Not really in any square, but noteable:

o    Dali’s Restaurant:  Spanish, including tapas.  Fun date venue, as well as large groups into tapas, with good sangria.  The owners (an older husband and wife) tend to wander around making it like their personal party, and they might sit down and start up a conversation.
o    Alewife:  A subway station that doesn’t really have a very walkable square or anything.  But, there is a larger Whole Foods near here in a strip mall that also has a large Staples and Toys R Us.  There’s also Jasper White’s Summer Shack, which has great seafood.
o    Cambridge Street:  Starting behind Harvard and going all the way through Cambridge to the Charles River near Lechmere Street/Train Station and the Cambridgeside Galleria, it’s a real city street with stores, restaurants, and whatnot all along its length.

Of course, I am missing all sorts of great things.  But I’m old, and I forget stuff.

**********************

Then M. reminded me of some other shit I forgot, so I sent this:

Addendum:

 

I forgot to add two places my boyfriend just reminded me about:

 

In the middle of Harvard Square, right next to Harvard Yard is the Out of Town News Agency.  Newspapers and magazines from around the world.  There was a line there when the Unabomber’s manifesto was published.
 

Between Harvard and Porter there’s Changsho, an upscale Chinese place that is pretty nice and slightly more authentic then most Chinese restaurants.  It’s more linen napkins and hushed tones than other Asian places.
 

Porter Square is also the home of the “Porter Exchange” building (which was once the Sears building).  In the bottom floor, there is a Japanese food court with little noodle places, etc. and Japanese shops and a market.  There’s also a major Japanese bookstore in that neighborhood.

(Yes, I did write to future H. grads, "two," and then I listed three.  It's good;  Starts them off thinking they are smarter than other people.)

Hating on the left

I went to the movies last night and went to bed pissed off at my compadres in liberalism .  I saw Who Killed the Electric Car?

I dunno, maybe I’m cranky.

Maybe I’m obsessed with this guy.  I met the Media Nipple dude at the Beyond Broadcast Conference at Harvard, and I was completely refreshed.  He was a kook and a crank and the perfect foil (and antidote) to all of the self-congratulatory intellectual masturbation of the sweethearts of the “blogosphere.”

Maybe I was reminded of the Media Nipple guy because of this thread on the bad place.  The bad place is now so chockful of splooge from newbies and wannabees and a bunch of folks I never met that have no apparent gift for visual, written or spoken communication.

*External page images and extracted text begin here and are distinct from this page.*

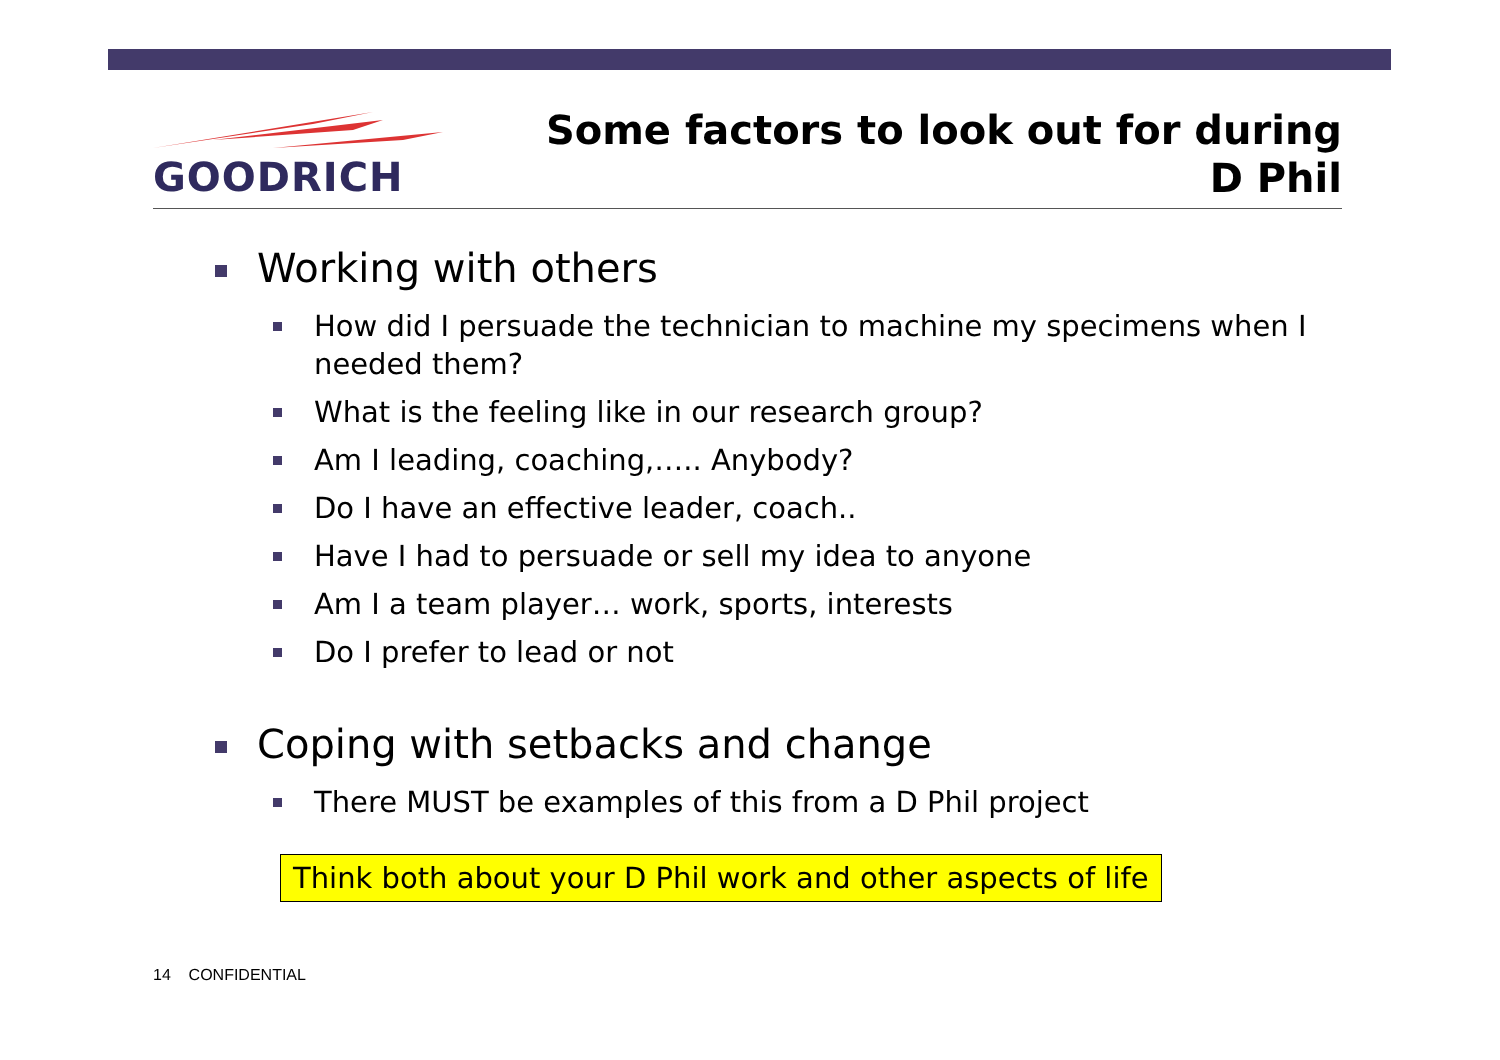GOODRICH
Some factors to look out for during
D Phil
Working with others
How did I persuade the technician to machine my specimens when I needed them?
What is the feeling like in our research group?
Am I leading, coaching,….. Anybody?
Do I have an effective leader, coach..
Have I had to persuade or sell my idea to anyone
Am I a team player… work, sports, interests
Do I prefer to lead or not
Coping with setbacks and change
There MUST be examples of this from a D Phil project
Think both about your D Phil work and other aspects of life
14 CONFIDENTIAL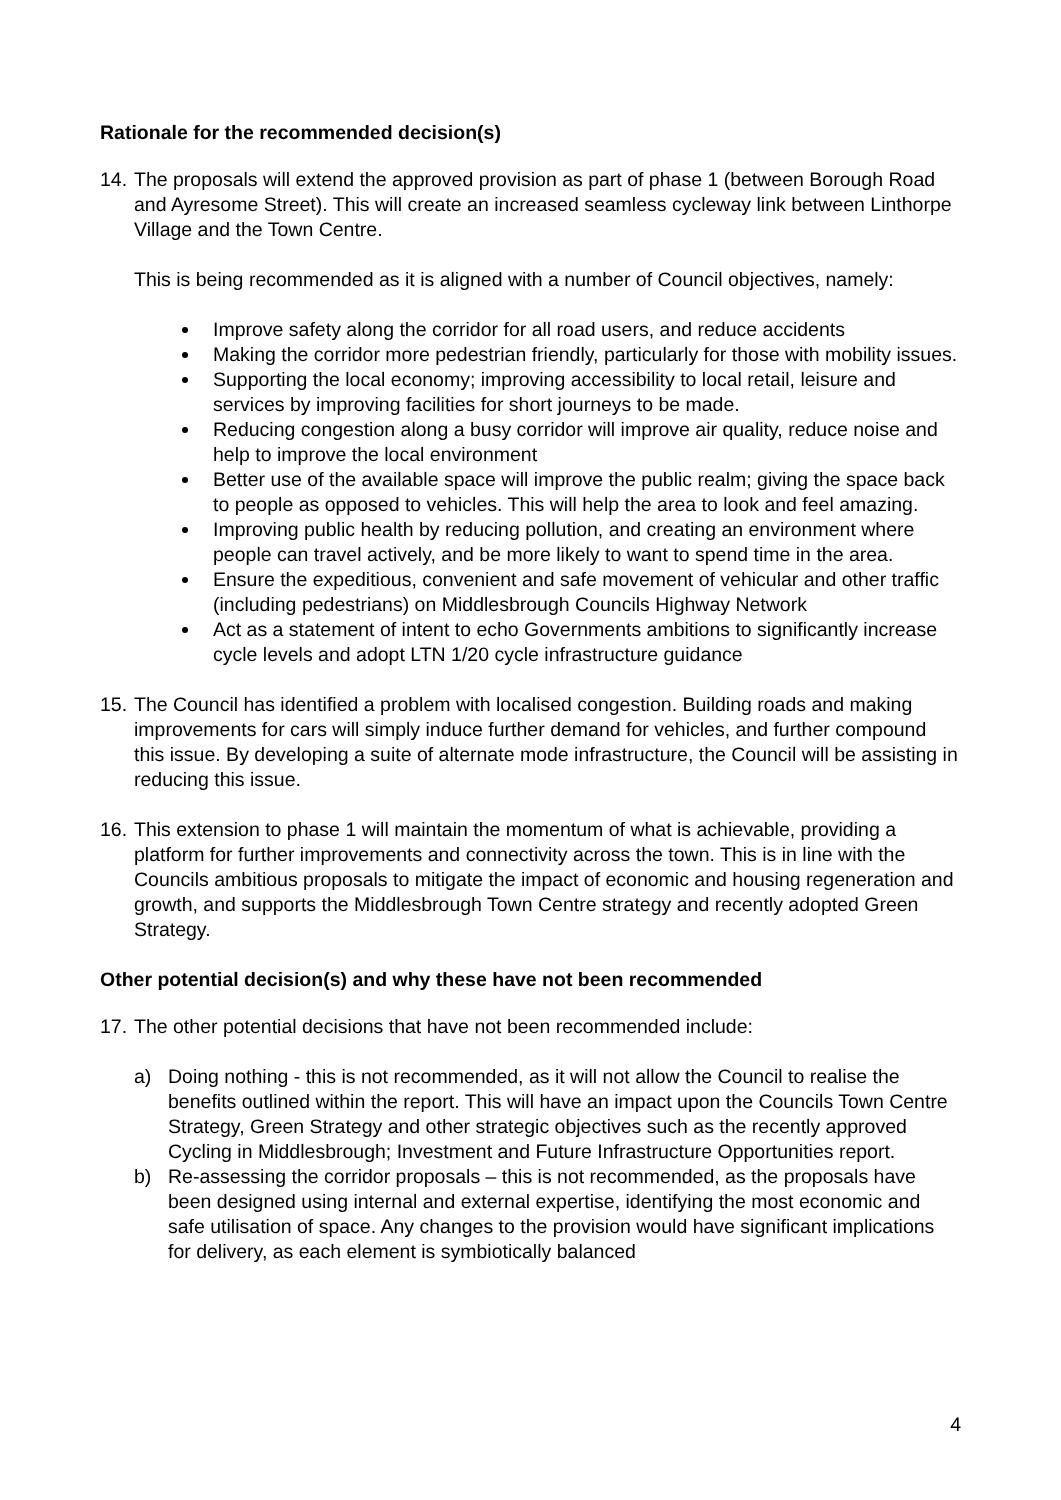Rationale for the recommended decision(s)
14.
The proposals will extend the approved provision as part of phase 1 (between Borough Road and Ayresome Street). This will create an increased seamless cycleway link between Linthorpe Village and the Town Centre.
This is being recommended as it is aligned with a number of Council objectives, namely:
Improve safety along the corridor for all road users, and reduce accidents
Making the corridor more pedestrian friendly, particularly for those with mobility issues.
Supporting the local economy; improving accessibility to local retail, leisure and services by improving facilities for short journeys to be made.
Reducing congestion along a busy corridor will improve air quality, reduce noise and help to improve the local environment
Better use of the available space will improve the public realm; giving the space back to people as opposed to vehicles. This will help the area to look and feel amazing.
Improving public health by reducing pollution, and creating an environment where people can travel actively, and be more likely to want to spend time in the area.
Ensure the expeditious, convenient and safe movement of vehicular and other traffic (including pedestrians) on Middlesbrough Councils Highway Network
Act as a statement of intent to echo Governments ambitions to significantly increase cycle levels and adopt LTN 1/20 cycle infrastructure guidance
15.
The Council has identified a problem with localised congestion. Building roads and making improvements for cars will simply induce further demand for vehicles, and further compound this issue. By developing a suite of alternate mode infrastructure, the Council will be assisting in reducing this issue.
16.
This extension to phase 1 will maintain the momentum of what is achievable, providing a platform for further improvements and connectivity across the town. This is in line with the Councils ambitious proposals to mitigate the impact of economic and housing regeneration and growth, and supports the Middlesbrough Town Centre strategy and recently adopted Green Strategy.
Other potential decision(s) and why these have not been recommended
17.
The other potential decisions that have not been recommended include:
a) Doing nothing - this is not recommended, as it will not allow the Council to realise the benefits outlined within the report. This will have an impact upon the Councils Town Centre Strategy, Green Strategy and other strategic objectives such as the recently approved Cycling in Middlesbrough; Investment and Future Infrastructure Opportunities report.
b) Re-assessing the corridor proposals – this is not recommended, as the proposals have been designed using internal and external expertise, identifying the most economic and safe utilisation of space. Any changes to the provision would have significant implications for delivery, as each element is symbiotically balanced
4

The point is in a multi-media world, visuals matter.  I’m angry at the electric car flick for forgetting that and making a standard, boring, preachy and completely uncompelling and unsatisfying documentary.

Al Gore got it right in An Inconvenient Truth. You watch what is essentially his slide show, and it works.  A movie of a dude doing a slide show.  That’s it.

But, in the electric car flick, they could have had good visuals.  They could have had the Hollywood faces in love with their EV1s doing what they do and performing.  Instead it was static, old-fashioned and for fuck’s sake, if the movie is about cars, and people who loved their cars, why couldn’t you get some interesting shots?